Pensar a vida e viver o pensamento, de forma profunda e radical. Isso é filosofar.

Apologia de Sócrates - Parte XXV e XXVI

XXV

    Ao contrário, talvez vos pareça que eu, ainda falando disso, o faça com arrogância, pouco mais ou menos como quando falava da consideração e dos rogos; mas não é assim, cidadãos atenienses, antes é deste modo: estou persuadindo de que não ofendo ninguém por minha vontade, mas não vos posso persuadir também disto, porque o tempo em que estamos raciocinando juntos é brevíssimo; e eu creio que, se as vossas leis, como as de outros povos, não decidissem um juízo capital em um dia, mas em muitos, vos persuadiria: Ora, não é fácil, em tão pouco tempo, destruir tão grandes calúnias.
    Estando, pois, convencido de não ter feito injustiça a ninguém, estou bem longe de fazê-la, a mim mesmo e dizer, em meu dano, que mereço um mal, e me assinalar um de tal sorte. Quem devo temer? É possível que eu não tenha de sofrer a pena que me assinala Meleto, e que eu digo ignorar se será um bem ou mal? E, ao contrário disso, deverei escolher uma daquelas que sei bem ser um mal, e propor-me essa pena? O cárcere? E por que devo viver no cárcere, escravo do magistrado que o preside, escravo dos Onze. Ou uma multa, ficando amarrado, enquanto não acabe de pegá-la? Seria, pois, o exílio que deveria propor como pena para mim? É possível que vós me indiqueis essa pena. Ah!, eu teria verdadeiramente um amor excessivo à vida se fosse irrefletido a ponto de não ser capaz de refletir nisso: vós que sois meus concidadãos acabastes por não achar meios de suportar meus sermões; estes se tornaram para vós um fardo bastante pesado e detestável para que hoje procurei livrar-vos, serão os meus sermões mais fáceis de suportar para os outros? Muito longe disso, atenienses!
    Bela vida, em verdade, seria a minha, nesta idade, viver fora da pátria, passando de uma cidade a outra, expulso em degredo.
    Sei bem que onde quer que eu vá, os jovens ouvirão os meus discursos como aqui: se eu os repelir, eles mesmos me mandarão embora, convencendo os velhos a fazê-lo; e se não os repelir, os seus pais e parentes me mandarão embora igualmente, sob qualquer pretexto.

XXVI

    Ora, é possível que alguém perguntasse: — Sócrates, não poderias viver longe da pátria, calado e em paz?

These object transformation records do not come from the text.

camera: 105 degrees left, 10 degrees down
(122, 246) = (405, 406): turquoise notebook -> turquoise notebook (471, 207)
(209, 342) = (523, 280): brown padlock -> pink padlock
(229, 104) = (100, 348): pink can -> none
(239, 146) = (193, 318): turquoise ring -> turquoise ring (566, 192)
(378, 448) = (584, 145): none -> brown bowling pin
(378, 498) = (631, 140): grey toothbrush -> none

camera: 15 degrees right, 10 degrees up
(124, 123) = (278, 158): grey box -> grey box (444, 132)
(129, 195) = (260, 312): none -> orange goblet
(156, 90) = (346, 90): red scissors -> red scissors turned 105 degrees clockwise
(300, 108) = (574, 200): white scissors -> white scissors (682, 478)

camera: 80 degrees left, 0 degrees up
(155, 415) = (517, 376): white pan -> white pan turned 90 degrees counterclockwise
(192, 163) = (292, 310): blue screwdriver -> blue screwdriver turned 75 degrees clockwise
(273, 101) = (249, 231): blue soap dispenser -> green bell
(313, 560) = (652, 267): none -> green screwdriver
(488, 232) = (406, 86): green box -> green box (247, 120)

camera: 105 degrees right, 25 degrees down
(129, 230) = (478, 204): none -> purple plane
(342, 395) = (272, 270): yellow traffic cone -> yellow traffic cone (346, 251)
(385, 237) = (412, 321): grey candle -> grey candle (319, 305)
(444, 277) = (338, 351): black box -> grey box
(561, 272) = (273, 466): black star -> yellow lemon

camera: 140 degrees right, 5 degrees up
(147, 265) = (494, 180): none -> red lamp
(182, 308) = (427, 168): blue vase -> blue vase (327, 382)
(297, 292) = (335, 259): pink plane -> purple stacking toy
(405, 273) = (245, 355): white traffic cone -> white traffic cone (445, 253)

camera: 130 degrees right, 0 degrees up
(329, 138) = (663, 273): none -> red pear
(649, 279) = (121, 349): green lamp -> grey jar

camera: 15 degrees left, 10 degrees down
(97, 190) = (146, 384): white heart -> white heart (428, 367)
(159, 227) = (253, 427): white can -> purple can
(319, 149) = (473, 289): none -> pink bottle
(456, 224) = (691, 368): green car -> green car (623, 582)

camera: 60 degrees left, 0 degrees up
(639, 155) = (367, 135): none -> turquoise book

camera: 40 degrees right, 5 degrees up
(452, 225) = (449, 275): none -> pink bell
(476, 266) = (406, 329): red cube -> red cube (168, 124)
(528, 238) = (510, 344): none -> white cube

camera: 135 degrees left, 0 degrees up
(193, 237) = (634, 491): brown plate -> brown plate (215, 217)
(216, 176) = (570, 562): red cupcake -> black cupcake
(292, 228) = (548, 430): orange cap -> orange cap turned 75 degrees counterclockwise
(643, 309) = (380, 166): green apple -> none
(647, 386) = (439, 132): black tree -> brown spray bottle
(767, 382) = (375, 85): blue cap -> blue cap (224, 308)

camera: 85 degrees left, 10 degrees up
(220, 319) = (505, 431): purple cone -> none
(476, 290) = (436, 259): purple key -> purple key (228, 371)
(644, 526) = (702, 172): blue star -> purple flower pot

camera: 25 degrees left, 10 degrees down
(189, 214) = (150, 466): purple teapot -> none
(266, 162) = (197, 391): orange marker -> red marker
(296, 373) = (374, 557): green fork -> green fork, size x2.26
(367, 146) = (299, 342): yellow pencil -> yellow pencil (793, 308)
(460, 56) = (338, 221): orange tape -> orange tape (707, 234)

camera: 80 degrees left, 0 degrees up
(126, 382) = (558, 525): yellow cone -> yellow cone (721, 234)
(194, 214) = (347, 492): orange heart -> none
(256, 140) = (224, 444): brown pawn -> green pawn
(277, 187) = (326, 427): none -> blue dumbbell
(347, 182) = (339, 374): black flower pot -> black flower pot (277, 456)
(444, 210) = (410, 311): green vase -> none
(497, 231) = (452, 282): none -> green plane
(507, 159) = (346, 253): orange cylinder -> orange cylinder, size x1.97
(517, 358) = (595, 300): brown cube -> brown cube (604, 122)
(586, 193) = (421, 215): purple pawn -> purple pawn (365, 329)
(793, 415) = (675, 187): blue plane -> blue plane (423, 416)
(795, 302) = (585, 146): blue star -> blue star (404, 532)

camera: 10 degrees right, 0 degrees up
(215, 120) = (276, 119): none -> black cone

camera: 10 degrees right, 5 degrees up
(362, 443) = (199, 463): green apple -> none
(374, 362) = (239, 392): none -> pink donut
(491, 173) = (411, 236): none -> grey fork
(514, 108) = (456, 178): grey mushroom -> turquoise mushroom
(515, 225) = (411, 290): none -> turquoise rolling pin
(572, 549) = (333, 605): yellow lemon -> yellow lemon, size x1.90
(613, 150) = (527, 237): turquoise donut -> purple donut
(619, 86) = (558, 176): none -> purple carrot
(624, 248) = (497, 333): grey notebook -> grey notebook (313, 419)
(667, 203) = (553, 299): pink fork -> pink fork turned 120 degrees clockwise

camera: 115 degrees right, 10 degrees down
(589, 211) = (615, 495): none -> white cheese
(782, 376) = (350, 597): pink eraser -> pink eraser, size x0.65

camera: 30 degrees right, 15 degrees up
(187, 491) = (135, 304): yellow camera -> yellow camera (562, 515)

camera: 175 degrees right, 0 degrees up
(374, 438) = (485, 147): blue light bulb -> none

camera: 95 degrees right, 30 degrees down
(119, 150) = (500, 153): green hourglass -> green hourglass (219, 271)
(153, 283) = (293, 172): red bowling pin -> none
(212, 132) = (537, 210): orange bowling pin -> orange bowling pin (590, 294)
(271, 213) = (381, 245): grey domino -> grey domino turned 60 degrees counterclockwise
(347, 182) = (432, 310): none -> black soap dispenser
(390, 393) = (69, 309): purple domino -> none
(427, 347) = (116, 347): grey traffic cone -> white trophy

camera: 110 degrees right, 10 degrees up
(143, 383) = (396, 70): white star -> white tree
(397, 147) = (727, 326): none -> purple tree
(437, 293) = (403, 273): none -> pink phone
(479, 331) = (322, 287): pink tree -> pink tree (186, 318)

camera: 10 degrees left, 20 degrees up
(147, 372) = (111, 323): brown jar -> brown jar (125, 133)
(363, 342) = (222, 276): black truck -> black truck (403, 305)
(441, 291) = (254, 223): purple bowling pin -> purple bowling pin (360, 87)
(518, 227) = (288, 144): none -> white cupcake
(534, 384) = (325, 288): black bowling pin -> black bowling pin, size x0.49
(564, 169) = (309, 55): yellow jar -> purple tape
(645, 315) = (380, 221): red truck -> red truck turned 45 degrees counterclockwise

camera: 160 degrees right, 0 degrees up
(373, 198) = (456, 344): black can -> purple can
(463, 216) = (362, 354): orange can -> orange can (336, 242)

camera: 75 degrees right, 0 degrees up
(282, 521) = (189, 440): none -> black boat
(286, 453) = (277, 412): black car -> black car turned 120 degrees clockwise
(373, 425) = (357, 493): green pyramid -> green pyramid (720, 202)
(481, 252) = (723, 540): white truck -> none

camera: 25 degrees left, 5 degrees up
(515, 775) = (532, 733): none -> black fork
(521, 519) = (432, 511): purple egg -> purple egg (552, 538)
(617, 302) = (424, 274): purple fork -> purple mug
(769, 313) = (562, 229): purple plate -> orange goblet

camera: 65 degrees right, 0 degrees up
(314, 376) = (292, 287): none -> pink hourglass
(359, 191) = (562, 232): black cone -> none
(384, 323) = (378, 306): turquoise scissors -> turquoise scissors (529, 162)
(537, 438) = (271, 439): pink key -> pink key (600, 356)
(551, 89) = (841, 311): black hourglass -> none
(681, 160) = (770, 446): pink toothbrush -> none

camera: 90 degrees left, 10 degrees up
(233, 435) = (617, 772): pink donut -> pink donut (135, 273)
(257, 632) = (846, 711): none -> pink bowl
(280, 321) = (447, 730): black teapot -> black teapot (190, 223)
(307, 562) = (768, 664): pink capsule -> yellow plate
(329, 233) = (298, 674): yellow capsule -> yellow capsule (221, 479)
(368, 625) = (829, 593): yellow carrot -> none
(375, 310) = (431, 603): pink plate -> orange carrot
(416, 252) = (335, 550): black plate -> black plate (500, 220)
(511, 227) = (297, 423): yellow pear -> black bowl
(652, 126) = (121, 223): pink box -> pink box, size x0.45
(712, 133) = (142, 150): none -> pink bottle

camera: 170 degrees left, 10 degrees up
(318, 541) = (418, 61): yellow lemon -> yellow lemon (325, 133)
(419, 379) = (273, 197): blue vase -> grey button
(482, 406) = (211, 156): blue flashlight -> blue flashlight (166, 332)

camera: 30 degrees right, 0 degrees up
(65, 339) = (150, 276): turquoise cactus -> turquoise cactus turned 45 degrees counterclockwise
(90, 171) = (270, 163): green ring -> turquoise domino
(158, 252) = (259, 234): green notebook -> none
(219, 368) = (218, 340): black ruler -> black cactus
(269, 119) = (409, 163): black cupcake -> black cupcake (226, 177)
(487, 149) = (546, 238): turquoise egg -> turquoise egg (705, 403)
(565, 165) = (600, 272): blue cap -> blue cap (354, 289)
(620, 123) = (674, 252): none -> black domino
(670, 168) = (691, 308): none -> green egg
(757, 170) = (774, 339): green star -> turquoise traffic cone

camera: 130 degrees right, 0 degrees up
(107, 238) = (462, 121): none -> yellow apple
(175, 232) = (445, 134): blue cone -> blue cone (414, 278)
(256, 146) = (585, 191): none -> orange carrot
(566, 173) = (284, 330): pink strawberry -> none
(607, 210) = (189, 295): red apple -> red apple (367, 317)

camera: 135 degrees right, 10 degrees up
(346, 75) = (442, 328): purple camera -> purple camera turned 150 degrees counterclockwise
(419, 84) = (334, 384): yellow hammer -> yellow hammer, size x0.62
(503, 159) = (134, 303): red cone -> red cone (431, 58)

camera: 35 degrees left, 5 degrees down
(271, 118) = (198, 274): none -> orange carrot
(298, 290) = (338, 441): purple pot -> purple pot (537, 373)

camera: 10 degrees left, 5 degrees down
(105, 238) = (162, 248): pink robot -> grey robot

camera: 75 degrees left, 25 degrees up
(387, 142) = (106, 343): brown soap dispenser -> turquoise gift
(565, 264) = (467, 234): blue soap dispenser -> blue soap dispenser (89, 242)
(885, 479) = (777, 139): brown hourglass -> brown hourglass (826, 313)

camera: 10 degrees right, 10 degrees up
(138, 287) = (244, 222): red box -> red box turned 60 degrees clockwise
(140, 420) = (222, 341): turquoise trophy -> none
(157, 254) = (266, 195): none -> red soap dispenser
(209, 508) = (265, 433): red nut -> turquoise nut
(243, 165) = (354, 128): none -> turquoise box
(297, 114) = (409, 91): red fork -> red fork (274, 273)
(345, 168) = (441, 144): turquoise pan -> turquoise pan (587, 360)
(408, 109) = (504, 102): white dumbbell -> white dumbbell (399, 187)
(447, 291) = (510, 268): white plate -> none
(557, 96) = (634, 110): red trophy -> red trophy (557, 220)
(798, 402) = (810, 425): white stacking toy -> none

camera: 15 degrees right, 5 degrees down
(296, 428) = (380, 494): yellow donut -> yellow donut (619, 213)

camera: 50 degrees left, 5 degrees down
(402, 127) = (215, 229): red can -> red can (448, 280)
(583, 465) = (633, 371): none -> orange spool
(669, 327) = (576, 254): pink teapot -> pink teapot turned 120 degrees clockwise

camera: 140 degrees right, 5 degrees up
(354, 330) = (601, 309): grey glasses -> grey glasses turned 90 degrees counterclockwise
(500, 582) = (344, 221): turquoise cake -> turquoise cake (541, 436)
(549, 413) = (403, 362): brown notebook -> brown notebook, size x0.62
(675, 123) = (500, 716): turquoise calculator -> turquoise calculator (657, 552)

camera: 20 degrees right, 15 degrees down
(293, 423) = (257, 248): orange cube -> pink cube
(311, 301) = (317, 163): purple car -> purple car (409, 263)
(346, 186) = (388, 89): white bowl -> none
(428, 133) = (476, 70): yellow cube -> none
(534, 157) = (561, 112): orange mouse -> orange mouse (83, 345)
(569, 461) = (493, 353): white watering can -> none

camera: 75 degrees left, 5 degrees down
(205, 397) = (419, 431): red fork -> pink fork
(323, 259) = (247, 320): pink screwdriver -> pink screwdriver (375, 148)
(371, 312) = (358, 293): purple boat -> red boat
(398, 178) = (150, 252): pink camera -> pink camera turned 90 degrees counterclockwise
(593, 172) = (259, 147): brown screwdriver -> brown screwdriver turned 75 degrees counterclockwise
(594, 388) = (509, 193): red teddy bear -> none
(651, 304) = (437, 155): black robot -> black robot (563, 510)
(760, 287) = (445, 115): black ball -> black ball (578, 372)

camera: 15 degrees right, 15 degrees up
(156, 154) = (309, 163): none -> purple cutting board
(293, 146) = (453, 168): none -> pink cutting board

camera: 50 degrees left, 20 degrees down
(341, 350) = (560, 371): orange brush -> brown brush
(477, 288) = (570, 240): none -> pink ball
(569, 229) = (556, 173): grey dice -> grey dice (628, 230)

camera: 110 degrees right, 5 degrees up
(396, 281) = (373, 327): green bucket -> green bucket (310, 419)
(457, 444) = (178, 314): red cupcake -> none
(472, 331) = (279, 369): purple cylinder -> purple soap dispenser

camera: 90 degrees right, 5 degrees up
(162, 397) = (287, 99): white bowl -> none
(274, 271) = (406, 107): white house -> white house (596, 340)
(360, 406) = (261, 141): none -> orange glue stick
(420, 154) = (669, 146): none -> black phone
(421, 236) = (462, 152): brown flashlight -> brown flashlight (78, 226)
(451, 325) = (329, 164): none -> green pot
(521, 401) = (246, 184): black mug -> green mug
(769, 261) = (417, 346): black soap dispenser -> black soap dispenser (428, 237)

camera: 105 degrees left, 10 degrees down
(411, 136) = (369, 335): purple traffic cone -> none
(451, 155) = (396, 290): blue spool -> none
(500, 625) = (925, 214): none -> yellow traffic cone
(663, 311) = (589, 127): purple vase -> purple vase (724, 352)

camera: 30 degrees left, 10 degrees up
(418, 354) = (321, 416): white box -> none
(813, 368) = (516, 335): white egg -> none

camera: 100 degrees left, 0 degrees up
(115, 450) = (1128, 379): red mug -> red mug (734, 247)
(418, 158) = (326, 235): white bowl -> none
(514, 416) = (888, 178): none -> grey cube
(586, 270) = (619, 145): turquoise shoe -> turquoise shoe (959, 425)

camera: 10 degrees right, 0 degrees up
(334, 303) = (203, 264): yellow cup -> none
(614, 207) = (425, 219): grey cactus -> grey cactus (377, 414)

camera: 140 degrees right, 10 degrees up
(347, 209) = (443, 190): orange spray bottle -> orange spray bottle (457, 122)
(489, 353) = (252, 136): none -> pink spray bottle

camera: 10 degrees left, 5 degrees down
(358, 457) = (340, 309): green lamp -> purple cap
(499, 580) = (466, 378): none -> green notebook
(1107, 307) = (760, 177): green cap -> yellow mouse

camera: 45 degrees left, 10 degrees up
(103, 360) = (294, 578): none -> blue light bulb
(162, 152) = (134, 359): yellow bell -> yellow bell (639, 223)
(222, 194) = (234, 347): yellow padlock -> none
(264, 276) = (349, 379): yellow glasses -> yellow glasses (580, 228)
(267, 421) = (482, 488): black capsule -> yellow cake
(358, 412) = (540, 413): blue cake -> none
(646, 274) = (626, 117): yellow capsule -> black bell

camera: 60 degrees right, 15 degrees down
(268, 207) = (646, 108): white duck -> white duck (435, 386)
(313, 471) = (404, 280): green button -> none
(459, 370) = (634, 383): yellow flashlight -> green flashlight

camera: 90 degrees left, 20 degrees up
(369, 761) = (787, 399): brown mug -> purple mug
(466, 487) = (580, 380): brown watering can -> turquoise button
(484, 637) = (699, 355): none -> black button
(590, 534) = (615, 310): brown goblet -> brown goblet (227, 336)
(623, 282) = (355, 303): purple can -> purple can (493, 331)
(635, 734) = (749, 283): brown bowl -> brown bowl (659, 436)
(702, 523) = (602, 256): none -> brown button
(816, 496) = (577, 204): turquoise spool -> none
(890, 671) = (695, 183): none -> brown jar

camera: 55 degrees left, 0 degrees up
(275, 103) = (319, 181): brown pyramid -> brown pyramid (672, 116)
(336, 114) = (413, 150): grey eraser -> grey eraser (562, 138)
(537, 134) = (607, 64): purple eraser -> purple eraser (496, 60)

Eis justamente o que é mais difícil fazer e aceitar a alguns dentre vós: Se digo que seria desobedecer aos Deus e que, por essa razão, eu não poderia ficar tranquilo, não acreditaríeis em mim, supondo que tal afirmação é, de minha parte, uma fingida ingenuidade. Se, ao contrário, digo que o maior bem para um homem é justamente este, falar todos os dias sobre a virtude e os outros argumentos sobre os quais me ouvistes raciocinar, examinando a mim mesmo e aos outros e, que uma vida sem esse exame não é digna de ser vivida, ainda menos acreditaríeis ouvindo-me dizer tais coisas. Entretanto, é assim, como digo, ó cidadãos, mas aqui não é fácil ser persuasivo.
    E, por outro lado, não estou habituado a acreditar que seja digno de algum mal. De fato, se tivesse dinheiro, eu me multaria em uma soma que pudesse pagar, porque não teria prejuízo algum; mas o fato é que não tenho. Só se quiserdes multar-me em tanto quanto eu possa pagar. Talvez eu vos pudesse pagar uma mina de prata; multo-me, pois em tanto. Mas Platão, cidadãos atenienses, Críton, Cristóbolo e Apolodoro me obrigaram a multar-me em trinta minas, e oferecem fiança: multo-me, pois, em tanto, e eles vos serão fiadores dignos de crédito.